» TASK GOAL: Every entry in this listing should be written out exactly.

» GIVEN RECORDS:
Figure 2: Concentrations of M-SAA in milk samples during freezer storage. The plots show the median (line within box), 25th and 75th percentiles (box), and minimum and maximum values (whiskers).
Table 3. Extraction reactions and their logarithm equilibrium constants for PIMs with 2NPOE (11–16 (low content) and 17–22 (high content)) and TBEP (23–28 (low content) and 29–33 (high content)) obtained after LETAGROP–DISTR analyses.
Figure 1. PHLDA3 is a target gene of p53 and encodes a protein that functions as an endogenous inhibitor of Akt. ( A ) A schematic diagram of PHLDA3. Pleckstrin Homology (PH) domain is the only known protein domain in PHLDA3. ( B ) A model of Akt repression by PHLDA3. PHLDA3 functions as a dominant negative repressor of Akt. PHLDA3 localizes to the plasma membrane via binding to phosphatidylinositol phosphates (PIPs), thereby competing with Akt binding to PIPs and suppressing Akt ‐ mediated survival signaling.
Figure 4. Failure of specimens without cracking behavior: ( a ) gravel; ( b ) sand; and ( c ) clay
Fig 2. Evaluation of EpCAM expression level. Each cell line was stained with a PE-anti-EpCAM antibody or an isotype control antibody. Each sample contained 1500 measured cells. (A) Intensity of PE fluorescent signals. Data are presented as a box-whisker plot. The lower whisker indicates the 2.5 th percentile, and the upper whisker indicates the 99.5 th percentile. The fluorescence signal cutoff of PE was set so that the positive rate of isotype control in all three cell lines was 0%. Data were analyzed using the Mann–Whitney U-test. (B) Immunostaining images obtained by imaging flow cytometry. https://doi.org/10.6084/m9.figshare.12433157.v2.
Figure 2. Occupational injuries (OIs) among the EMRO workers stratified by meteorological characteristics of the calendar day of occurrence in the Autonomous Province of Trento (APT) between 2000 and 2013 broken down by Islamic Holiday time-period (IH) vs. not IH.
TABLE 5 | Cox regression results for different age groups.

» OUTPUT OF THE EXERCISE:
Figure 2: Concentrations of M-SAA in milk samples during freezer storage. The plots show the median (line within box), 25th and 75th percentiles (box), and minimum and maximum values (whiskers).
Table 3. Extraction reactions and their logarithm equilibrium constants for PIMs with 2NPOE (11–16 (low content) and 17–22 (high content)) and TBEP (23–28 (low content) and 29–33 (high content)) obtained after LETAGROP–DISTR analyses.
Figure 1. PHLDA3 is a target gene of p53 and encodes a protein that functions as an endogenous inhibitor of Akt. ( A ) A schematic diagram of PHLDA3. Pleckstrin Homology (PH) domain is the only known protein domain in PHLDA3. ( B ) A model of Akt repression by PHLDA3. PHLDA3 functions as a dominant negative repressor of Akt. PHLDA3 localizes to the plasma membrane via binding to phosphatidylinositol phosphates (PIPs), thereby competing with Akt binding to PIPs and suppressing Akt ‐ mediated survival signaling.
Figure 4. Failure of specimens without cracking behavior: ( a ) gravel; ( b ) sand; and ( c ) clay
Fig 2. Evaluation of EpCAM expression level. Each cell line was stained with a PE-anti-EpCAM antibody or an isotype control antibody. Each sample contained 1500 measured cells. (A) Intensity of PE fluorescent signals. Data are presented as a box-whisker plot. The lower whisker indicates the 2.5 th percentile, and the upper whisker indicates the 99.5 th percentile. The fluorescence signal cutoff of PE was set so that the positive rate of isotype control in all three cell lines was 0%. Data were analyzed using the Mann–Whitney U-test. (B) Immunostaining images obtained by imaging flow cytometry. https://doi.org/10.6084/m9.figshare.12433157.v2.
Figure 2. Occupational injuries (OIs) among the EMRO workers stratified by meteorological characteristics of the calendar day of occurrence in the Autonomous Province of Trento (APT) between 2000 and 2013 broken down by Islamic Holiday time-period (IH) vs. not IH.
TABLE 5 | Cox regression results for different age groups.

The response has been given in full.